The department is part of the Metro USAR Strike Team, which consists of nine North Jersey fire departments and other emergency services divisions working to address major emergency rescue situations.

==Stations and apparatus==
As of February 2020 below is a complete listing of all station and apparatus in the Paterson Fire Department.

| Engine Company | Ladder Company | Ambulance | Special Unit | Chief Unit | Battalion | Address | Neighborhood |
|---|---|---|---|---|---|---|---|
| Engine 1 | Tower Ladder 1 | EMS-1 | EMS Supervisor Car 9, Supply Unit, Spare Apparatus 5 |  | 2nd | 850 Madison Ave. | Madison Ave. |
| Engine 2 |  | EMS-2 | Spare Apparatus 2, Spare Apparatus 3 |  | 3rd | 221 Union Ave. | Hillcrest |
| Engine 3 |  | EMS-3 | Haz-Mat 1 |  | 1st | 127 Trenton Ave. | Lakeview |
| Engine 4 | Tower Ladder 2 | EMS-4 | Spare Apparatus 4 | Battalion 3 | 3rd | 48 Temple St. | Northside |
| Engine 5 | Ladder 3(Tiller) | EMS-5 |  | Battalion 2 | 2nd | 236 Lafayette St. | Riverside |
| Squad 6 |  | EMS-6 | Rescue 2, Rescue 1 (Metro USAR Collapse Rescue Strike Team Unit), Squad 6A (Special Operations Flood Rescue Unit) & Zodiac Boat | Battalion 1 | 1st | 124 Getty Ave. | South Side |
| Engine 7 |  | EMS-7 | Air Cascade Unit, Mobile Command Unit, Arson Investigation Car 68, | Deputy Chief/Tour Commander, Battalion 4(Safety Chief) | 3rd | 300 McBride Ave. | Stoney Road |

===Disbanded Fire Companies===
Throughout the history of the Paterson Fire Department, several fire companies have been disbanded due to departmental reorganization, budget, and renumbering.

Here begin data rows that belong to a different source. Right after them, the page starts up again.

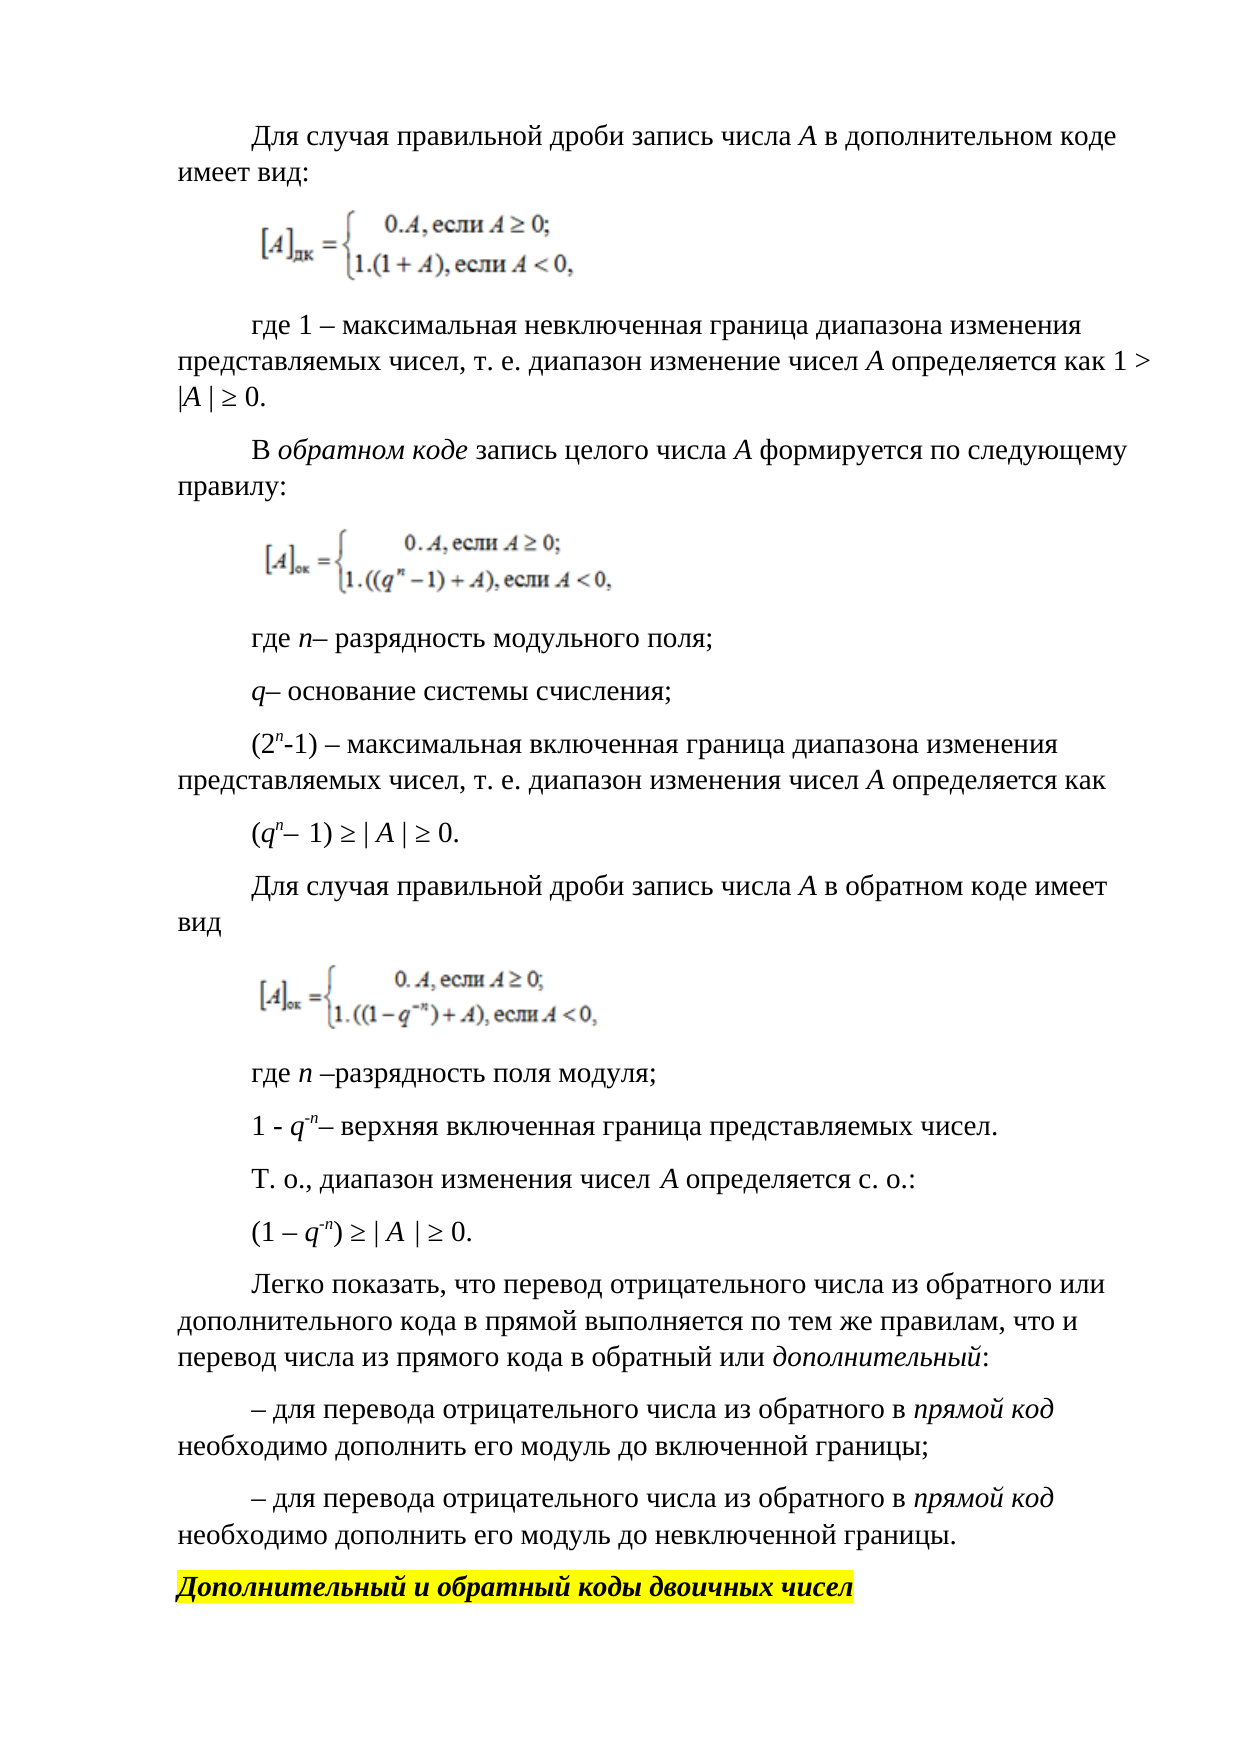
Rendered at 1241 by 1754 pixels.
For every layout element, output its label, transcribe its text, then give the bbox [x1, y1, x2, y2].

text Для случая правильной дроби запись числа А в обратном коде имеет вид [177, 868, 1152, 938]
text q– основание системы счисления; [177, 673, 1152, 707]
text В обратном коде запись целого числа А формируется по следующему правилу: [177, 432, 1152, 502]
text Дополнительный и обратный коды двоичных чисел [177, 1569, 1152, 1603]
text – для перевода отрицательного числа из обратного в прямой код необходимо дополнить его модуль до включенной границы; [177, 1392, 1152, 1461]
text (qn– 1) ≥ | A | ≥ 0. [177, 815, 1152, 849]
text где n– разрядность модульного поля; [177, 621, 1152, 654]
picture [251, 956, 614, 1037]
text – для перевода отрицательного числа из обратного в прямой код необходимо дополнить его модуль до невключенной границы. [177, 1481, 1152, 1550]
text Т. о., диапазон изменения чисел А определяется с. о.: [177, 1161, 1152, 1194]
text где n –разрядность поля модуля; [177, 1055, 1152, 1089]
text (1 – q-n) ≥ | А | ≥ 0. [177, 1214, 1152, 1247]
text где 1 – максимальная невключенная граница диапазона изменения представляемых чисел, т. е. диапазон изменение чисел А определяется как 1 > |A | ≥ 0. [177, 307, 1152, 413]
text Для случая правильной дроби запись числа А в дополнительном коде имеет вид: [177, 118, 1152, 188]
text (2n-1) – максимальная включенная граница диапазона изменения представляемых чисел, т. е. диапазон изменения чисел А определяется как [177, 726, 1152, 796]
picture [251, 207, 590, 288]
text Легко показать, что перевод отрицательного числа из обратного или дополнительного кода в прямой выполняется по тем же правилам, что и перевод числа из прямого кода в обратный или дополнительный: [177, 1267, 1152, 1372]
text 1 - q-n– верхняя включенная граница представляемых чисел. [177, 1108, 1152, 1142]
picture [251, 520, 630, 602]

Listed are some recent company changes.
- Engine Company 8 - 221 Union Ave. - Disbanded 2006
- Engine Company 9 - 77 Highland St. - Disbanded 1989
- Engine Company 10 - 236 Lafayette St. - Disbanded 1984
- Engine Company 11 - 97 Grand St. - Disbanded 1982
- Engine Company 12 - 36 Circle Ave. - Disbanded 1982
- Engine Company 13 - 125 Trenton Ave. - Disbanded 1982
- Squad Company 1 - 115 Van Houten St. - Disbanded 1982
- Satellite Unit 9 - 77 Highland St.